Bei der betroffenen Werttransportfirma heisst es, dass ihre Geldtransporter gut gesichert seien. «In unserer Branche muss man damit rechnen, dass es zu Überfällen kommt», so die Firma, die aus Sicherheitsgründen anonym bleiben will. Die Branche entwickle sich bezüglich Sicherheitsvorkehrungen weiter. «Leider feilen aber auch unsere Gegner an Mitteln, um an transportiertes Geld zu kommen.»

Attacken auf Geldtransporter kommen in der Schweiz regelmässig vor (siehe Box). Besonders oft schlagen die Räuber aber in der Westschweiz zu. In den vergangenen Jahren seien vor allem Gruppierungen aus Frankreich in Erscheinung getreten, schreibt Lulzana Musliu, Mediensprecherin des Bundesamts für Polizei (Fedpol). «In der Schweiz gab es die Fälle aufgrund der Nähe zu Frankreich insbesondere in der Romandie.»

«Taten werden aufwendig geplant»

Laut Musliu sind Überfälle auf Geldtransporter ein internationales Phänomen, das sich weder an Kantons- noch Landesgrenzen hält. «Die Taten werden in der Regel aufwendig geplant und gut organisiert. Die Routen und Fahrzeiten des Geldtransportes müssen ausgespäht werden.» Dann werde der Wagen angehalten und die Kuriere würden ausser Gefecht gesetzt. Aktiv seien unterschiedliche kriminelle Gruppierungen. Das Fedpol beurteilt Überfälle auf Geldtransporter als grundsätzlich selten.

Ein Insider aus dem Geldtransportbusiness verrät, dass die Transporter ihre Fahrzeiten und Routen ständig änderen. Doch beim Überfall im Jahr 2018 in Mont-sur-Lausanne wählten die Räuber eine Route, die für die Transporteure praktisch unumgänglich war, um zu ihrem Standort zurückkehren zu können.

«Besserer Schutz für Transporter»

«Es wird vermutet, dass die Täter oft aus dem Raum Lyon stammen und das erbeutete Geld in illegalen Kreisen landet», sagt Matthias Fluri, Generalsekretär des Verbands Schweizerischer Sicherheitsdienstleistungs-Unternehmen VSSU. Nach den Überfällen flüchteten sie wohl über die Landesgrenze, um sich einem polizeilichen Eingriff zu entziehen.

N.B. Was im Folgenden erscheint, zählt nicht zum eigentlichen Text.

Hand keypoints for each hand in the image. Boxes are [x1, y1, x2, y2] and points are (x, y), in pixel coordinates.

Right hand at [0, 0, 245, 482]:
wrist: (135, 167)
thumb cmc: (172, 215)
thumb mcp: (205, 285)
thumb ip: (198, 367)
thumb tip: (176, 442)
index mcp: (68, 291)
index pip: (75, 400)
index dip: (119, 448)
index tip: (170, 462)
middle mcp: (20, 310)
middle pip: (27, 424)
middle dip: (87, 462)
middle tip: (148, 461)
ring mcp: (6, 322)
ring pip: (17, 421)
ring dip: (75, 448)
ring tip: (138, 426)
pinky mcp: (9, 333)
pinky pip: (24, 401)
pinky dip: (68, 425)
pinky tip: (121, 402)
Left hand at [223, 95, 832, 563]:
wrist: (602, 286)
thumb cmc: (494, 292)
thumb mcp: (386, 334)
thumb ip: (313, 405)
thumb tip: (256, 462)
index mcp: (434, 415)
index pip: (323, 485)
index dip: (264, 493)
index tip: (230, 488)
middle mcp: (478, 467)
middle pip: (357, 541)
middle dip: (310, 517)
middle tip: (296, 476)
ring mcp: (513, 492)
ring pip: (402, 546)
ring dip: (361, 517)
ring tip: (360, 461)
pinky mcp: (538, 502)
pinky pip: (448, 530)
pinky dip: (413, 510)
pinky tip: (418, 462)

Laut Fluri sind die Geldtransporter im Rahmen der Möglichkeiten gut geschützt. Es gebe aber Verbesserungspotenzial. Aufgrund des Nacht- und Sonntagsfahrverbots für schwere Motorwagen seien für Geldtransporter keine schweren Motorwagen zugelassen. «Wir setzen uns dafür ein, dass Geldtransporter mit schweren Motorwagen auch in der Nacht erlaubt werden. Auf diese Weise wäre man besser vor Überfällen geschützt.»

Risiko besteht wohl immer

Geldtransporte werden von Lieferwagen ausgeführt. Diese Fahrzeuge zählen zur Kategorie leichte Motorwagen. Fahrzeuge, die 3500 Kilogramm überschreiten, fallen laut Verordnung hingegen in die Kategorie schwere Motorwagen. Etwa durch eine zusätzliche Panzerung geschützte Lieferwagen würden den schweren Motorwagen zugeteilt.

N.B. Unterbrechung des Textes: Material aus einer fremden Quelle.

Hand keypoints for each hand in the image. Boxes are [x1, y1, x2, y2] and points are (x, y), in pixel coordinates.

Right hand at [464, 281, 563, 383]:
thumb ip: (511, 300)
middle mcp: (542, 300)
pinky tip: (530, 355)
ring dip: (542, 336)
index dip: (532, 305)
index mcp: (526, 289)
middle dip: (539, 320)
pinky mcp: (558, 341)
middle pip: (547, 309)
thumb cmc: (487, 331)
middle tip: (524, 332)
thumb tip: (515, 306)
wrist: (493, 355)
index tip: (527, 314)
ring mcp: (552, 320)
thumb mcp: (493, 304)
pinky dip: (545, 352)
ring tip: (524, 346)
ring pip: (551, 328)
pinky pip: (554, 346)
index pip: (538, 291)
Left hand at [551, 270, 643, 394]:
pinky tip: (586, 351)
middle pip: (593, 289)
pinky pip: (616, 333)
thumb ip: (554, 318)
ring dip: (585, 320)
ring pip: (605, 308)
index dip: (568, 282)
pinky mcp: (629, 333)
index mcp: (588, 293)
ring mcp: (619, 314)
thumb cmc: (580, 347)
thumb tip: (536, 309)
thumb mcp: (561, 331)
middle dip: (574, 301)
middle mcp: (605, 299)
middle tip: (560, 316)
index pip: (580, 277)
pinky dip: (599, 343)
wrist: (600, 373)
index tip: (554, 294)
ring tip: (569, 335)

Laut Fluri können aber auch Überfälle aus den eigenen Reihen nie ganz ausgeschlossen werden. «Jedes Sicherheitsunternehmen trifft im Rahmen der Möglichkeiten die entsprechende Abklärungen. Trotzdem besteht am Schluss wohl immer ein Risiko.»

Überfälle

Januar 2019: Ganoven erbeuteten in Oftringen AG aus einem Transporter einen grossen Geldbetrag.

April 2018: Eine Gruppe von Unbekannten überfiel in Mont-sur-Lausanne VD einen Geldtransporter und bedrohte die Fahrer mit Kalaschnikows. Wie im aktuellen Fall steckten die Räuber das Fahrzeug in Brand. Die Täter wurden bis heute nicht gefasst.

Februar 2018: Männer, die sich als Handwerker ausgaben, entführten die Tochter eines Geldtransporter-Fahrers. Für die Freilassung der Tochter forderten die Männer vom Fahrer auf einem Parkplatz in der Nähe von Charvonay VD die gesamte Ladung seines Geldtransporters, was 20 bis 30 Millionen Franken entsprochen haben soll.

Mai 2017: Sieben Täter erbeuteten in der Nähe von Nyon Juwelen und Bargeld im Wert von rund 45 Millionen Franken aus einem Transporter.